- _Supplied information_

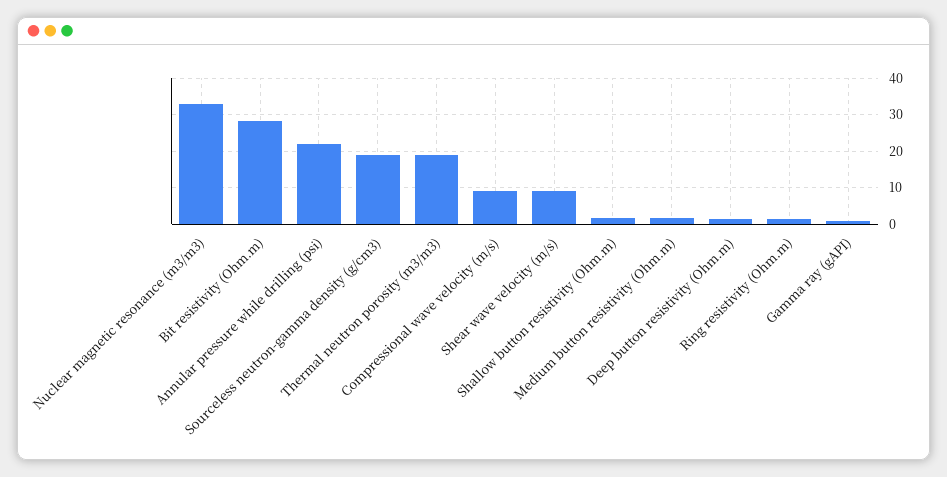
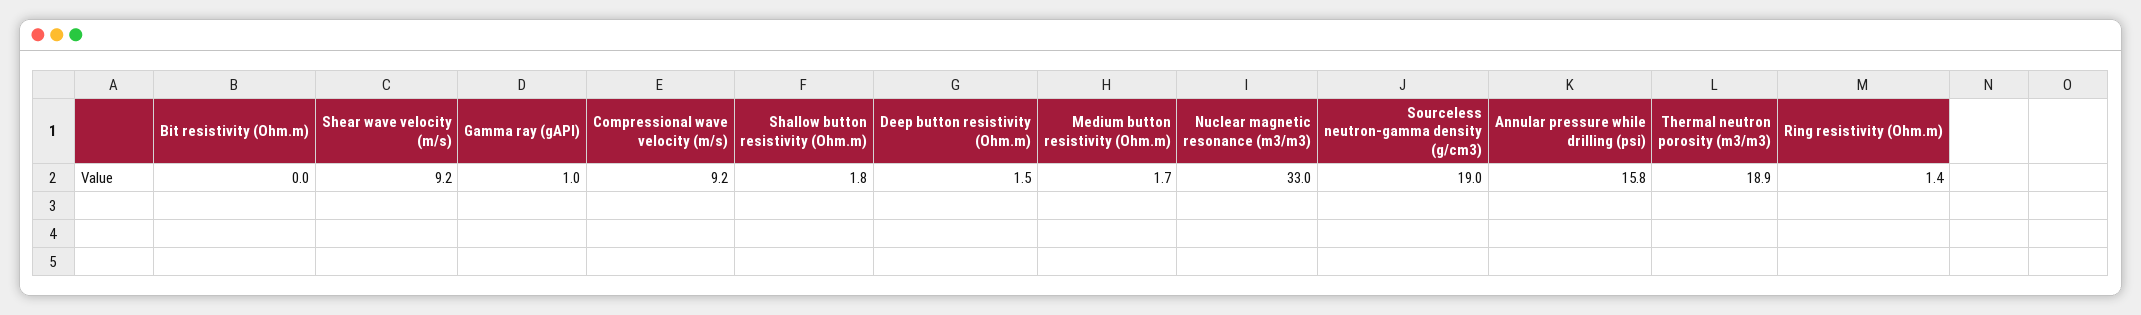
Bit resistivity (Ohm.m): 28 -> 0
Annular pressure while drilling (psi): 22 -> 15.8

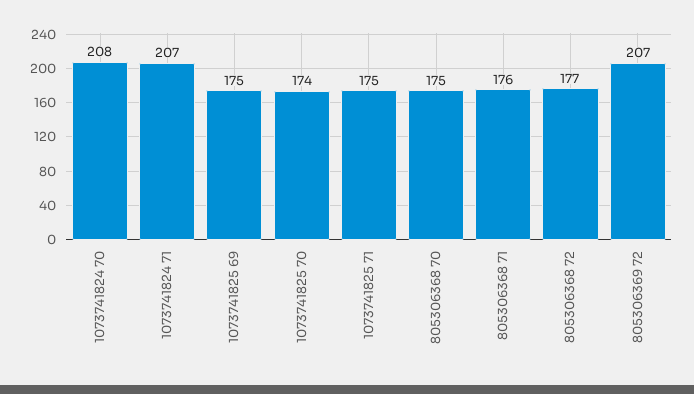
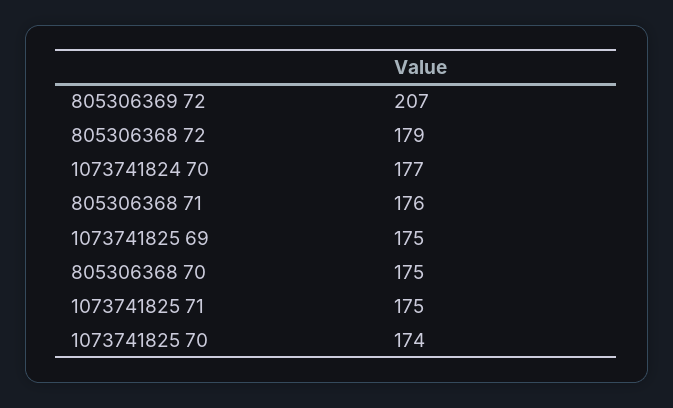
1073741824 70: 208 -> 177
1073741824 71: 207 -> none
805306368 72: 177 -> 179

- _Task_
Every line above should be copied exactly; do not carry over the pictures.

- _Output below_
Bit resistivity (Ohm.m): 28 -> 0
Annular pressure while drilling (psi): 22 -> 15.8

1073741824 70: 208 -> 177
1073741824 71: 207 -> none
805306368 72: 177 -> 179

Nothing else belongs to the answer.